Activity: Take the entries below and write them out exactly, with each picture removed.

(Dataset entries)
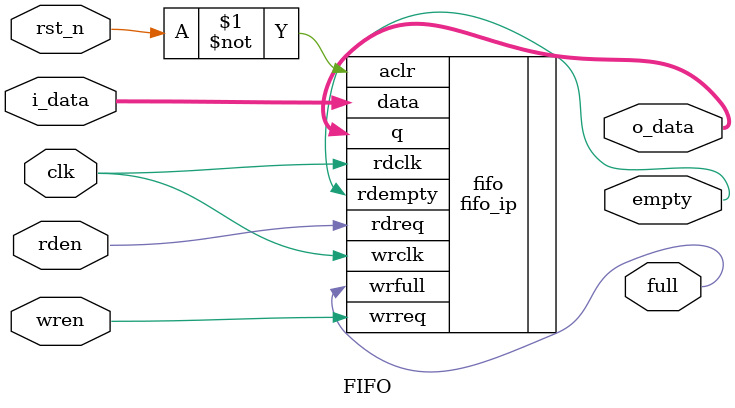
<source format=sv>
module FIFO
#(
  parameter DEPTH=8,
  parameter DATA_WIDTH=8
)
(
  input  clk,
  input  rst_n,
  input  rden,
  input  wren,
  input  [DATA_WIDTH-1:0] i_data,
  output logic [DATA_WIDTH-1:0] o_data,
  output logic full,
  output logic empty
);

fifo_ip fifo(
  .aclr(~rst_n),
  .data(i_data),
  .rdclk(clk),
  .rdreq(rden),
  .wrclk(clk),
  .wrreq(wren),
  .q(o_data),
  .rdempty(empty),
  .wrfull(full)
);

endmodule

</source>
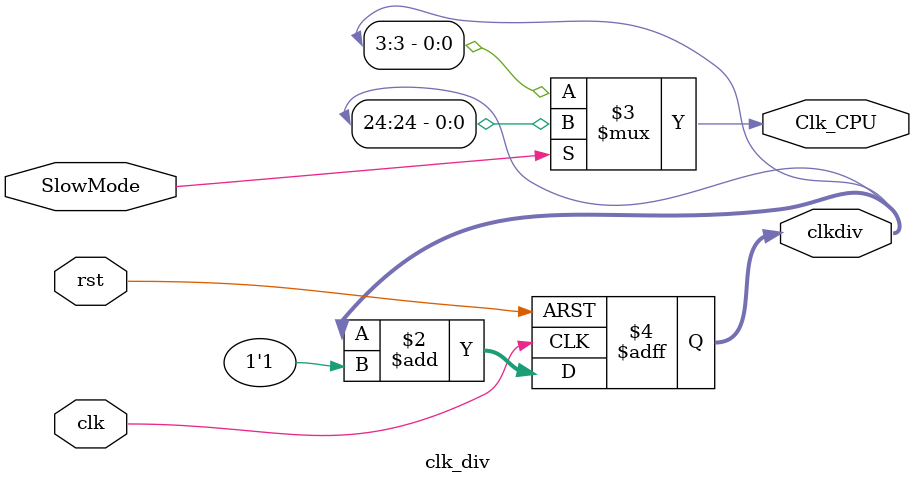
<source format=v>
`timescale 1ns / 1ps
module clk_div(input clk,
					input rst,
					input SlowMode,
					(*keep = "true"*)output reg [31:0] clkdiv,
					output Clk_CPU
					);
					
// Clock divider-ʱ�ӷ�Ƶ��
    

	always @ (posedge clk or posedge rst) begin 
		if (rst) clkdiv <= 0; else clkdiv <= clkdiv + 1'b1; end
		
	assign Clk_CPU=(SlowMode)? clkdiv[24] : clkdiv[3];
		
endmodule

</source>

Result:
<source format=sv>
module FIFO
#(
  parameter DEPTH=8,
  parameter DATA_WIDTH=8
)
(
  input  clk,
  input  rst_n,
  input  rden,
  input  wren,
  input  [DATA_WIDTH-1:0] i_data,
  output logic [DATA_WIDTH-1:0] o_data,
  output logic full,
  output logic empty
);

fifo_ip fifo(
  .aclr(~rst_n),
  .data(i_data),
  .rdclk(clk),
  .rdreq(rden),
  .wrclk(clk),
  .wrreq(wren),
  .q(o_data),
  .rdempty(empty),
  .wrfull(full)
);

endmodule

</source>
<source format=v>
`timescale 1ns / 1ps
module clk_div(input clk,
					input rst,
					input SlowMode,
					(*keep = "true"*)output reg [31:0] clkdiv,
					output Clk_CPU
					);
					
// Clock divider-ʱ�ӷ�Ƶ��
    

	always @ (posedge clk or posedge rst) begin 
		if (rst) clkdiv <= 0; else clkdiv <= clkdiv + 1'b1; end
		
	assign Clk_CPU=(SlowMode)? clkdiv[24] : clkdiv[3];
		
endmodule

</source>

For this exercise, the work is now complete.